Here is the basics you need to know about Radon.
Content is taken directly from the EPA: http://www.epa.gov/radon/aboutus.html
Why should I be concerned? EPA estimates that about 20,000 lung cancer deaths each year in the U.S. are radon-related. Exposure to radon is the second leading cause of lung cancer after smoking.
What is it? Radon is an odorless, tasteless and invisible gas produced by the decay of naturally occurring uranium in soil and water. Radon is a proven carcinogen. Lung cancer is the only known effect on human health from exposure to radon in air. Thus far, there is no evidence that children are at greater risk of lung cancer than are adults.

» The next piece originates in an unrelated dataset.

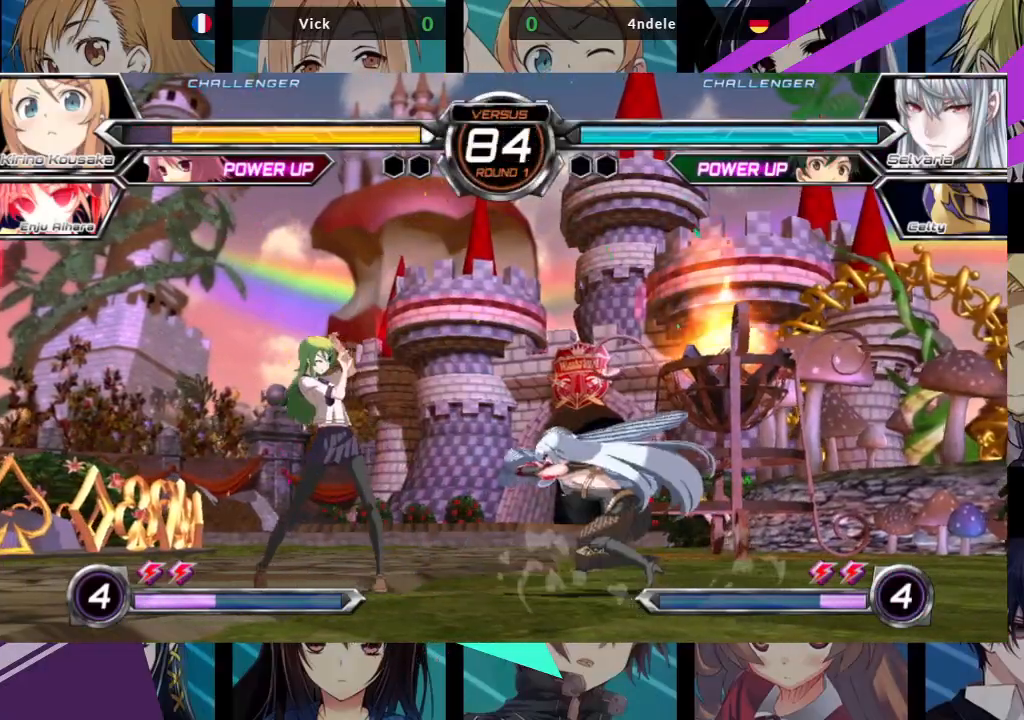
{"dt_ms": 500, "buttons": [], "left_stick": "right", "events": [[500, "left_stick", "right"]]}
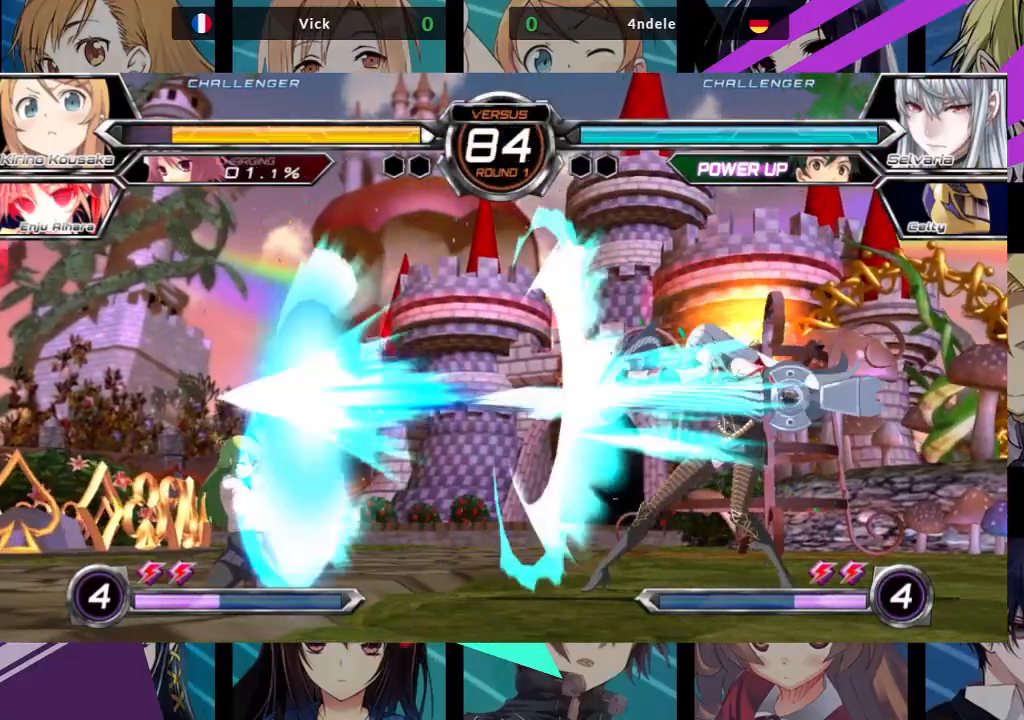
{"dt_ms": 500, "buttons": [], "left_stick": "center", "events": [[83, "R1", "down"], [167, "R1", "up"], [167, "left_stick", "center"], [317, "left_stick", "left"], [450, "left_stick", "center"]]}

Where is it? Radon in air is ubiquitous. Radon is found in outdoor air and in the indoor air of buildings of all kinds. EPA recommends homes be fixed if the radon level is 4 pCi/L (picocuries per liter) or more. Because there is no known safe level of exposure to radon, EPA also recommends that Americans consider fixing their home for radon levels between 2 pCi/L and 4 pCi/L.
How does EPA estimate 20,000 deaths? The average radon concentration in the indoor air of America's homes is about 1.3 pCi/L. It is upon this level that EPA based its estimate of 20,000 radon-related lung cancers a year upon. It is for this simple reason that EPA recommends that Americans consider fixing their homes when the radon level is between 2 pCi/L and 4 pCi/L. The average concentration of radon in outdoor air is .4 pCi/L or 1/10th of EPA's 4 pCi/L action level.
Ben's Commentary: Our homes have an imbalance of temperature, moisture, chemicals, and carcinogens. Our homes are under-ventilated. Homes need to manage energy and manage indoor air quality.